Der wichtigste wirtschaftliche Faktor ist die Landwirtschaft. Jedes Jahr werden Millionen von Tonnen an Gemüse und Obst weltweit exportiert und stellen 80% der spanischen Gemüseexporte dar. Dank des warmen und sonnigen Klimas und der Touristenorte San Juan de los Terreros, Murcia, Almería, Roquetas de Mar, Aguadulce, Vera oder Cabo de Gata, ist der Tourismus ein weiterer wirtschaftliche Faktor.
Die einzigartige Anordnung von Gebirgsformationen Almerías führt zu einem besonderen vom restlichen Spanien abweichenden Klima, das besonders im Winter von großem Vorteil ist. In der Provinz Almería herrscht mediterranes, warmes und trockenes Klima vor, der Himmel ist meist wolkenlos und sehr hell, die Sommer warm und die Winter mild. Der Ostwind sorgt dafür, dass die Temperatur in der Hauptstadt Almería in der Regel ein paar Grade höher liegen. Die Küste Almerías erstreckt sich über 219 km.

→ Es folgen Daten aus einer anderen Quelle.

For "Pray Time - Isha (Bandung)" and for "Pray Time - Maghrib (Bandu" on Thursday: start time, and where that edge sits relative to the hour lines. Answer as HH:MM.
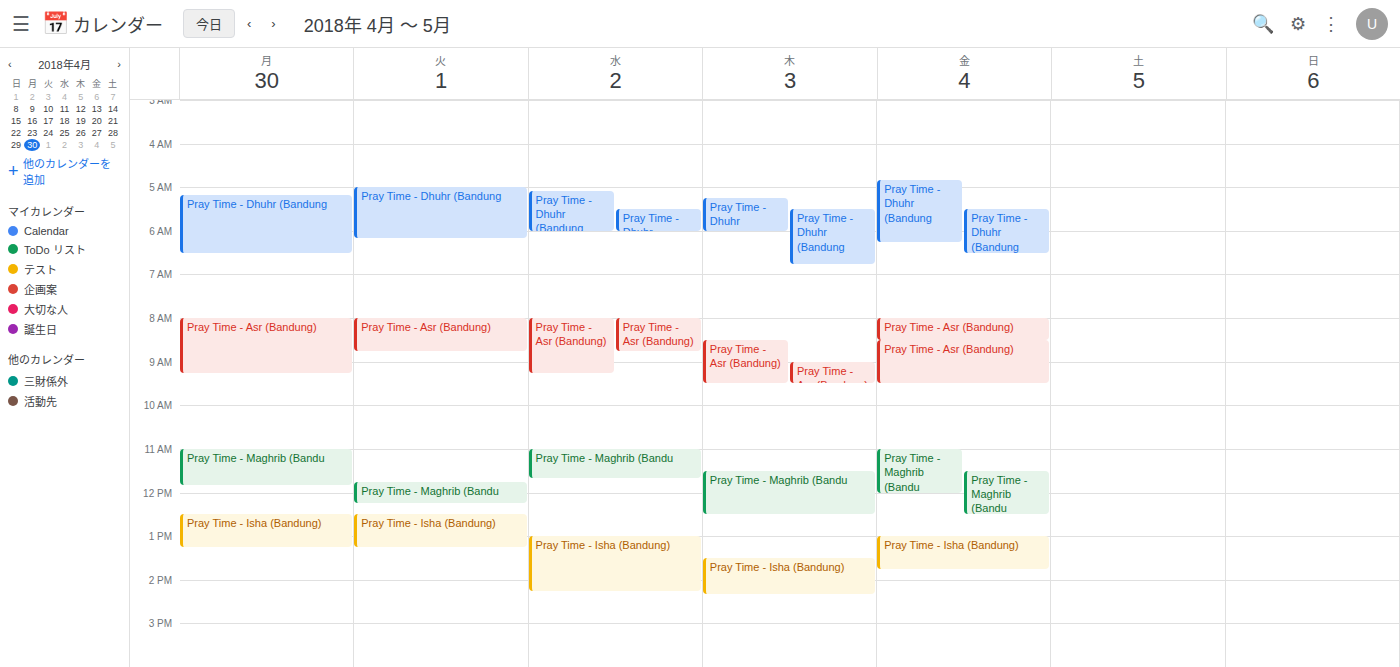
"Pray Time - Isha (Bandung)": 13:30, halfway between the 13:00 and 14:00 lines. "Pray Time - Maghrib (Bandu": 11:30, halfway between the 11:00 and 12:00 lines.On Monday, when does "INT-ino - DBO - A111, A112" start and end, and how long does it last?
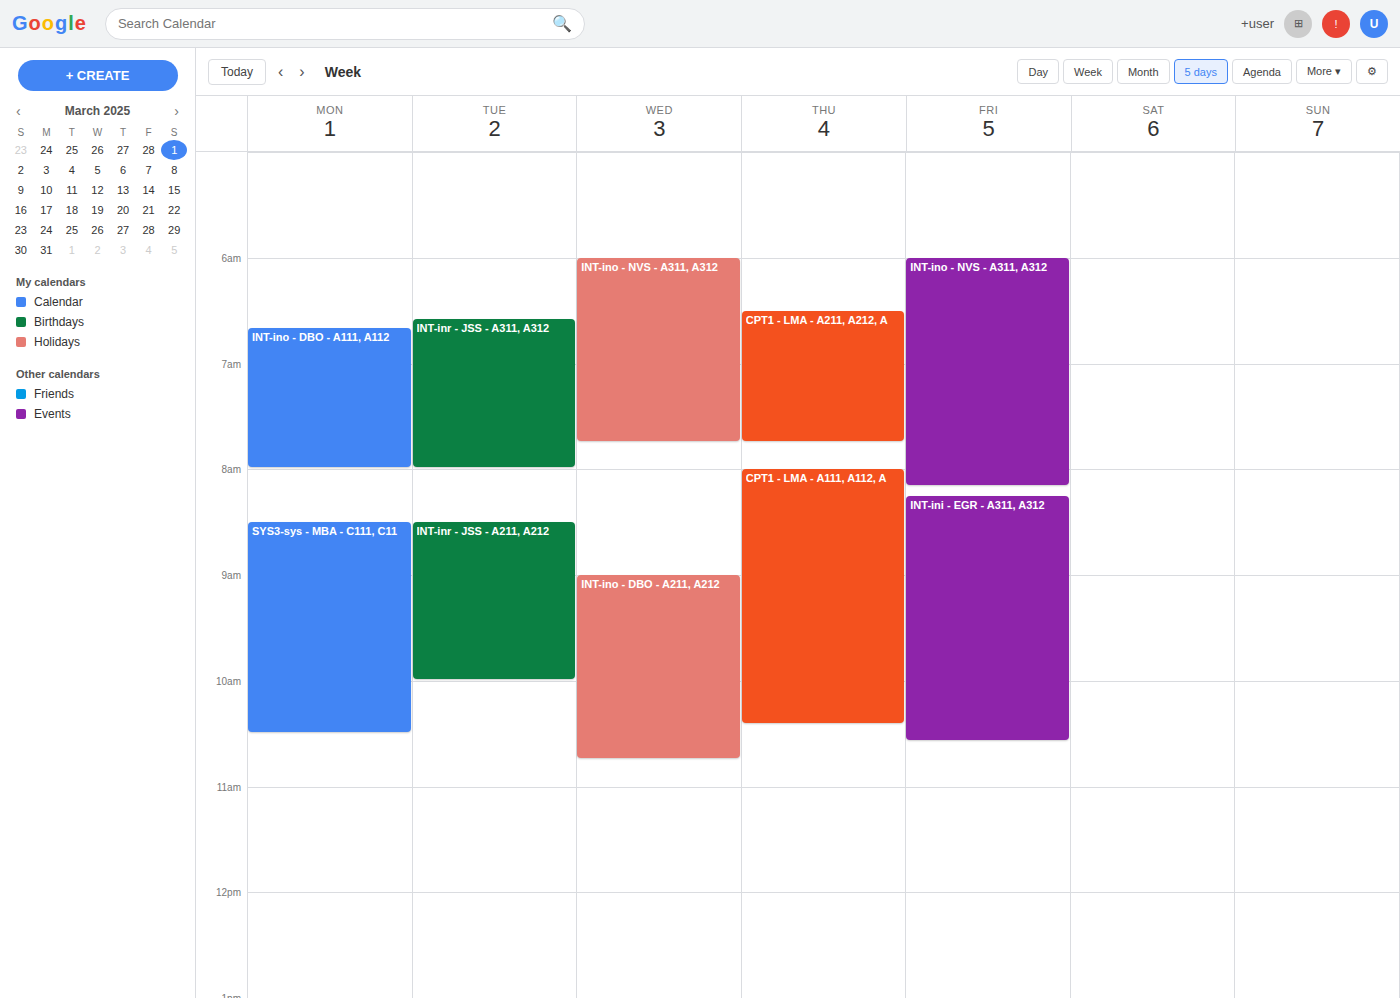
6:40 AM to 8:00 AM, 1 hour 20 minutes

Der Küstenort San Juan de los Terreros gehört zu der Gemeinde Pulpi, Provinz Almería in Andalusien. Er ist berühmt für seine wunderbaren Strände und sein leuchtend blaues Meer, welches im Norden an Aquilas grenzt. Es ist ein Genuß, diesen Ort zu entdecken, weil es voller Leben ist, voller Farbe und mediterraner Lebensfreude. Das spürt man ganz besonders in den Straßen und man merkt es den Leuten an, sie strahlen, sind unkompliziert und gastfreundlich. San Juan de los Terreros schaut auf ein leuchtend blaues Meer, das alles um sich herum zum Leben zu erwecken scheint. Die jodhaltige Luft ist rein mild und trocken. Kein Wunder, dass bei diesem Klima Rheuma, Asthma, Gicht, Herz- und Kreislaufbeschwerden bald vergessen sind. San Juan de los Terreros ist noch immer ein gemütlicher kleiner Ort, in dem man aber dennoch sämtliche Versorgungsmöglichkeiten findet ohne Massentourismus mit einer guten Infrastruktur, Läden, Bars, Restaurants und Sport Anlagen. Auch ein wunderschön gelegener 18-Loch-Golfplatz ist in nur wenigen Minuten Entfernung vorhanden und das Hinterland bietet mit seinen vielen kleinen historischen Orten reizvolle Ausflugsziele.  Gegenüber von San Juan de los Terreros sind zwei kleine Vulkaninseln gelegen, die das Naturdenkmal Isla de Terreros-Isla Negra bilden. Das Wahrzeichen des Ortes San Juan de los Terreros ist die gleichnamige Burg, die 1764 auf einem Felsen errichtet wurde, von der man einen phantastischen Ausblick auf die Küste von Almeria und Murcia genießen kann. Die nächstgelegenen größeren Städte sind Lorca, Cartagena, Murcia Almeria und Granada wo u.a. viel Kultur geboten wird, Städte die man unbedingt besuchen sollte.
Die Flughäfen von Murcia und Almería sind jeweils nur ca. 1 Autostunde entfernt, aber auch der Flughafen von Alicante ist bequem über die Autobahn AP-7 zu erreichen.